Özdemir Erdoğan, Türkiye'nin ekonomik durumuyla ilgili tespitlerini de paylaştı: "Ben aynı zamanda ticaret lisesi mezunuyum. Bazıları enflasyondan, vergilerden şikayet ediyor. Yahu ey ahali, bu insan (Cumhurbaşkanı Erdoğan) Doğu'yla, Batı'yla, içle-dışla savaş halinde. Bu savaş içinde birileri canını verip şehit oluyor, gazi oluyor. Sen de vatandaş olarak biraz fedakarlık yapacaksın kardeşim. Çünkü savaştayız yahu! Bu savaş içinde Türk milleti elinden gelen fedakarlığı yapmalı. Böyle durumlarda pahalılıktan şikayet edilmemeli. Bunca yatırıma rağmen iyi idare ediliyor."

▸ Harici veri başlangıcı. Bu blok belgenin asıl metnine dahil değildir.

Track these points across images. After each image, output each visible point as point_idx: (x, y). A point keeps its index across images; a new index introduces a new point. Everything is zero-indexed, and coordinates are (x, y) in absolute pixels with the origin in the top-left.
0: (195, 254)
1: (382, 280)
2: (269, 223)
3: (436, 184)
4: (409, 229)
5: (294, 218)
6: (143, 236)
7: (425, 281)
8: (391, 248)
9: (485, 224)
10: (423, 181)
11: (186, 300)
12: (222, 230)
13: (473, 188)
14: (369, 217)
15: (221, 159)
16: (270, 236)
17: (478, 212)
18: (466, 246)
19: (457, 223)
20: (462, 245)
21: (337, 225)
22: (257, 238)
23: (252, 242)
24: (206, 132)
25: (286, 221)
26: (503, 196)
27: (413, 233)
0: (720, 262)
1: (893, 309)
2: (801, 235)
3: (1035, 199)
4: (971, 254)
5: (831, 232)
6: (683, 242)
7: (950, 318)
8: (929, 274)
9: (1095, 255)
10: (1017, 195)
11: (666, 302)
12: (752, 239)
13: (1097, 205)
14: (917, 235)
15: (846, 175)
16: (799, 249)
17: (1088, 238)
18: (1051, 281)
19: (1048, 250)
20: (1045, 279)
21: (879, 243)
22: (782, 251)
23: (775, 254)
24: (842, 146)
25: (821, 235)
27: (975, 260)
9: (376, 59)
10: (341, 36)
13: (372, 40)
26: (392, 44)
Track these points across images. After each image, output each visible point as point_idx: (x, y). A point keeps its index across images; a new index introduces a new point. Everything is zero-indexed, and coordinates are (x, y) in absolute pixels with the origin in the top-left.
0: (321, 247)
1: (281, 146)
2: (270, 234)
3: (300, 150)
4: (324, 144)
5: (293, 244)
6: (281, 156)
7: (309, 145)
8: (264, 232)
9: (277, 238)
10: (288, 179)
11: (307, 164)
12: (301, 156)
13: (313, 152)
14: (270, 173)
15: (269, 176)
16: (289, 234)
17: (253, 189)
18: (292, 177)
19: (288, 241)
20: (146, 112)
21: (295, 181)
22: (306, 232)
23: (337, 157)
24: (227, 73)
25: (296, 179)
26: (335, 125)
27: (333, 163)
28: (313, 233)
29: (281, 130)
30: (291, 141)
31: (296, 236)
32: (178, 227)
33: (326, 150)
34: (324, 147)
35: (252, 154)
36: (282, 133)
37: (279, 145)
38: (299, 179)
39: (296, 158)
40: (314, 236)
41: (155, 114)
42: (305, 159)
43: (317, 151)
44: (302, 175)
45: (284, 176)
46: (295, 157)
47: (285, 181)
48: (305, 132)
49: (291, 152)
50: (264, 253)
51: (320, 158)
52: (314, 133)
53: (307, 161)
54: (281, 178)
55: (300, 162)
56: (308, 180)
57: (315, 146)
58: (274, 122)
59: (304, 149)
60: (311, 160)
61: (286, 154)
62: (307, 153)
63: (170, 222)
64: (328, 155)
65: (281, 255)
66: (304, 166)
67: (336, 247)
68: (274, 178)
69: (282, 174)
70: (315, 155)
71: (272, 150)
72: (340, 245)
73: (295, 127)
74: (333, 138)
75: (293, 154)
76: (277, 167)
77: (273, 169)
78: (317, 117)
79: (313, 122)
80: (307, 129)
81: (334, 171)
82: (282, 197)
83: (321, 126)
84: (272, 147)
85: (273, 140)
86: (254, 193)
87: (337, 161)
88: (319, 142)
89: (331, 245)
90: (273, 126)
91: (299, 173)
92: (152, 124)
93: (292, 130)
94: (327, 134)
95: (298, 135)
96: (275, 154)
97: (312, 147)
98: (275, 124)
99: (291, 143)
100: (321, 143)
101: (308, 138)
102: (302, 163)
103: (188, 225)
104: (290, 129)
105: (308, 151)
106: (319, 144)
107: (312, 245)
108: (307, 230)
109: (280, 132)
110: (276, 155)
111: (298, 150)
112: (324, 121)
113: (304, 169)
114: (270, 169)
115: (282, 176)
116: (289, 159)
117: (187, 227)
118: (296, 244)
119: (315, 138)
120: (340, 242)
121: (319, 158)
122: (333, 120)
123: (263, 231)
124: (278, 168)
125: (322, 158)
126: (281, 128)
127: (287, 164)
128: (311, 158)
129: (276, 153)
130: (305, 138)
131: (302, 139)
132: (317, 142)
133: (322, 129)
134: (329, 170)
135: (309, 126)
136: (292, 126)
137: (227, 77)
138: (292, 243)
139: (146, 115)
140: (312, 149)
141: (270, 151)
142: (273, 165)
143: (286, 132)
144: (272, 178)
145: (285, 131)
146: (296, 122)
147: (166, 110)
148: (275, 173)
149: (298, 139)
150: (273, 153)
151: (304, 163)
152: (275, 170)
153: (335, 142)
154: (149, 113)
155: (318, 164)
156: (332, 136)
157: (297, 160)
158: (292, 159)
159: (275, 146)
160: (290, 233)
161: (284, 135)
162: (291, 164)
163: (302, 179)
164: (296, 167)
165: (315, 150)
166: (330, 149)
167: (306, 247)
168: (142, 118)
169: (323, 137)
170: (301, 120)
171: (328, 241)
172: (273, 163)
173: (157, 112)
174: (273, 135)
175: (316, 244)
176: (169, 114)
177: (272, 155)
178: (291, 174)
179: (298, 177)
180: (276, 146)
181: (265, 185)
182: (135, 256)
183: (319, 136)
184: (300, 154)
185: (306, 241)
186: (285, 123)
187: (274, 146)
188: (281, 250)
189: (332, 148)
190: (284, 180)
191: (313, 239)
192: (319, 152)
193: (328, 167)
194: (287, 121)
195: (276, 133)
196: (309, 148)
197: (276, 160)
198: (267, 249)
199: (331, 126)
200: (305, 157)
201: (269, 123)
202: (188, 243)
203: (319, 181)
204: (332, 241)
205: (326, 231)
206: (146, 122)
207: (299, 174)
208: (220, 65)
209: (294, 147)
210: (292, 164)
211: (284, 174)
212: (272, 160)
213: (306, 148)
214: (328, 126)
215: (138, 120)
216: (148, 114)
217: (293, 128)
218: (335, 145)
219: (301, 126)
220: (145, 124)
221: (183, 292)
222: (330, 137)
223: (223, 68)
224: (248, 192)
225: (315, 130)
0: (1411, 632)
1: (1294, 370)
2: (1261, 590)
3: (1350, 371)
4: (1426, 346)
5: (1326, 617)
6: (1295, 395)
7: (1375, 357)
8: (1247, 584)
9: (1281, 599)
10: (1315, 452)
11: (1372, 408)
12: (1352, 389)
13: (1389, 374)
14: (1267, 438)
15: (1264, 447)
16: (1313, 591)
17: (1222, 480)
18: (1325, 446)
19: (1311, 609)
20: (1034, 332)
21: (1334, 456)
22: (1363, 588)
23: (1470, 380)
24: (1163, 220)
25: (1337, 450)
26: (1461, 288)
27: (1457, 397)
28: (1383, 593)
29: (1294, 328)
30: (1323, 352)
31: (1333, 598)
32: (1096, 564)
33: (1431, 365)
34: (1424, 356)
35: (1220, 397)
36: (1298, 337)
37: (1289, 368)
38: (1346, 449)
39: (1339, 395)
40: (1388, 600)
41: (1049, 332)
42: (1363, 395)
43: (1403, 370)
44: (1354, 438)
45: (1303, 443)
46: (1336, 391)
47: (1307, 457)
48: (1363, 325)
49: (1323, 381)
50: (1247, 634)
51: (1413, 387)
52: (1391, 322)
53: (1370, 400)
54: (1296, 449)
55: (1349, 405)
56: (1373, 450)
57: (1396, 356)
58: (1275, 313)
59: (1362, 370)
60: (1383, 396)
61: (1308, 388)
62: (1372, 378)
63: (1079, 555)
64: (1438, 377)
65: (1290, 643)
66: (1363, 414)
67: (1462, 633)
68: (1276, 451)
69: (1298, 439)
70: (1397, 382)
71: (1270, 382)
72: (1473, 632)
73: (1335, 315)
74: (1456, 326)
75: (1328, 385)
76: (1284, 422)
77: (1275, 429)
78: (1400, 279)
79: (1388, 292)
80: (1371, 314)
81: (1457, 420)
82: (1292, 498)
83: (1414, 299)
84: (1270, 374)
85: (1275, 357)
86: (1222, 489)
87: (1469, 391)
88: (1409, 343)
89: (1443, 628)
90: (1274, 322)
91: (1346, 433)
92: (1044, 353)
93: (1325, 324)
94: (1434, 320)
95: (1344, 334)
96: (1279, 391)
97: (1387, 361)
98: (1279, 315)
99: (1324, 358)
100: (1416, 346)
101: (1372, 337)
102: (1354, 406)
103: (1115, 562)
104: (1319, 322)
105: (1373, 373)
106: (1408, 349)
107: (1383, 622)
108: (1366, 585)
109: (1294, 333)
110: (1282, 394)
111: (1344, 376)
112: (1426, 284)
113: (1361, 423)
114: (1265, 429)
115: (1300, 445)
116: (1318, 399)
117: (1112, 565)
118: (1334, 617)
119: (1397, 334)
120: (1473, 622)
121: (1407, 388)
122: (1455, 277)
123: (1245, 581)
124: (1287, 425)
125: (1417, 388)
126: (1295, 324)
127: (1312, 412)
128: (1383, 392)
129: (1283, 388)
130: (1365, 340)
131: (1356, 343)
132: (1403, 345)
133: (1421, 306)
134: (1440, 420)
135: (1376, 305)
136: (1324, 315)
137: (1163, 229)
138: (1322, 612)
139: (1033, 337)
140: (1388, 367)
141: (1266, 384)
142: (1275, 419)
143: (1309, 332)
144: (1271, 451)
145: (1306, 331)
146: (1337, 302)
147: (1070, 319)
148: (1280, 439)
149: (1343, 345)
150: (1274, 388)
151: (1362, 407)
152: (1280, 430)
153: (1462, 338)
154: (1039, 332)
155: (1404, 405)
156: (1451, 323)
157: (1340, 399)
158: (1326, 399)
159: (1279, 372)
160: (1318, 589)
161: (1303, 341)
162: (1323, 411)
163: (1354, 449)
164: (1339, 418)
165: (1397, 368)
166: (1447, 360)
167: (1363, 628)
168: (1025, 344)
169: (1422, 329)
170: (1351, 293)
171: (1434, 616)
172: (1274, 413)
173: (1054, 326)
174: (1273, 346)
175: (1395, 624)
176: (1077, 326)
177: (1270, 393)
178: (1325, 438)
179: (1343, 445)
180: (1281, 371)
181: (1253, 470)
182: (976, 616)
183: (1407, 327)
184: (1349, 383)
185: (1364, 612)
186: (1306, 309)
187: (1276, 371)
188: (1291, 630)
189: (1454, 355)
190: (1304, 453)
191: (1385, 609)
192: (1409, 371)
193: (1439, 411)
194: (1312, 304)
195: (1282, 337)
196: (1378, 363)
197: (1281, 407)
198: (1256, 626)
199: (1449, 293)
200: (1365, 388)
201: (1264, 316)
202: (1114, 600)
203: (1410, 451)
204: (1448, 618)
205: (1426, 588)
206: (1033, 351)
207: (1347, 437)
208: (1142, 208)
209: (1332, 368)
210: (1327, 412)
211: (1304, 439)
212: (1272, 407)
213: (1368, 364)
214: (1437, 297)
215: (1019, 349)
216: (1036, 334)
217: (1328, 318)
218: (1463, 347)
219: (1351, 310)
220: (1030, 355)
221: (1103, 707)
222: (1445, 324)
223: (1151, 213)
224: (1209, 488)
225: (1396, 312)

"Benim elimi ayağımı kesmeye çalışıyorlar" diyen Erdoğan, müzik dışında da çok mücadele verdiğini anlattı: "Çok iyi bir davulcum vardı, ona iyi para veriyordum. Konsere bir hafta kala dövdüler benimle çalışmasın diye. İKSV konseri öncesi de aynı şey yaşandı. Bir tonmaister'la anlaştım, adam satın alınmış, ona 'Boz herifin işini' demişler. Yani komplo kuruyorlar bana. İyi müzik yapayım mücadelesi dışında başka mücadeleler de veriyoruz. 'Hiç olmazsa arkamda Recep Tayyip Erdoğan var' diyorsun. Kendisi güven veriyor, sığınılacak bir liman çünkü. Bir sanatçının sığınacak bir limanının olması çok önemli. Bütün Bach'lar, Beethoven'lar, Mozart'lar kendi çağlarında kiliseye, krallığa dayanmış ve onların siparişleriyle ayakta kalmışlar. Bu destek çok önemli."